**Source text:**
== Segment start ==
On Thursday, he also endorsed adding a public option to the measure.

“When we were trying to pass the Affordable Care Act a few years ago, I was disappointed that we didn’t pass the public option,” Warnock told the AJC. “And I think that that would be a viable path in this moment, something that I would like to see.”

Loeffler has said she wants to see a market-based approach to expanding health care coverage rather than government-supported programs.

Look for health care to continue to be a central messaging issue for all four campaigns heading into the runoff.

Lincoln throwback

SAVANNAH — No pressure, Georgia. Voters have been told the stakes are sky-high in every election in modern history, but the rhetoric has ratcheted up with U.S. Senate control hinging on the outcome of twin January runoffs.

At a rally here for Democrat Jon Ossoff, state Rep. Al Williams called the races the most important Senate contests since Abraham Lincoln competed against Stephen Douglas in 1858.

Stacey Abrams said the difference in the nation if Ossoff and fellow Democrat Raphael Warnock are defeated is “going to be tremendous and jarring — and possibly existential.”

Republicans are just as amped. Florida U.S. Sen. Marco Rubio called it “literally the showdown of all showdowns” at rally to promote Republican incumbents Kelly Loeffler and David Perdue.

Ossoff, meanwhile, spoke of how important Joe Biden’s 14,000-vote lead over President Donald Trump is to the psyche of Democrats who haven’t won a statewide race since 2006.

“Maybe you felt these last few days what I have in my heart for the first time in a while, y’all. It’s hope. Change has come to Georgia,” Ossoff told a cheering crowd of more than 100 at a rail museum on the outskirts of downtown.

“We’re feeling hope right now because we’re waking up and realizing that the nightmare is over. And now it’s up to us,” he added. “The future has arrived, and it’s up to us to define that future.”
== Segment end ==
**Task material:**
== Segment start ==
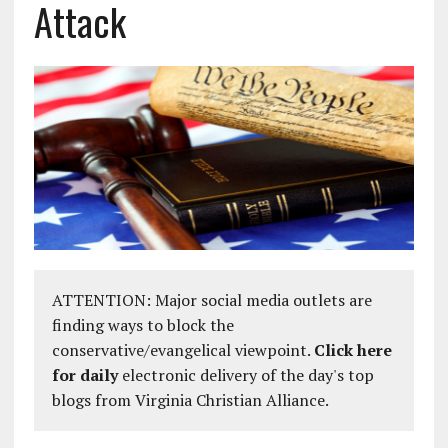
Attack
ATTENTION: Major social media outlets are
finding ways to block the
conservative/evangelical viewpoint.
Click here
for daily
electronic delivery of the day's top
blogs from Virginia Christian Alliance.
== Segment end ==
**List of tasks:**
**A)** In the article on the Georgia Senate runoffs, which earlier contest did state Rep. Al Williams compare the races to?
**B)** Rewrite the rows above with "blogs" replaced by "posts" and everything else unchanged. Omit the pictures.

**Task solutions:**
**A)** He compared them to Abraham Lincoln's 1858 Senate race against Stephen Douglas.

**B)**
Attack
ATTENTION: Major social media outlets are
finding ways to block the
conservative/evangelical viewpoint.
Click here
for daily
electronic delivery of the day's top
posts from Virginia Christian Alliance.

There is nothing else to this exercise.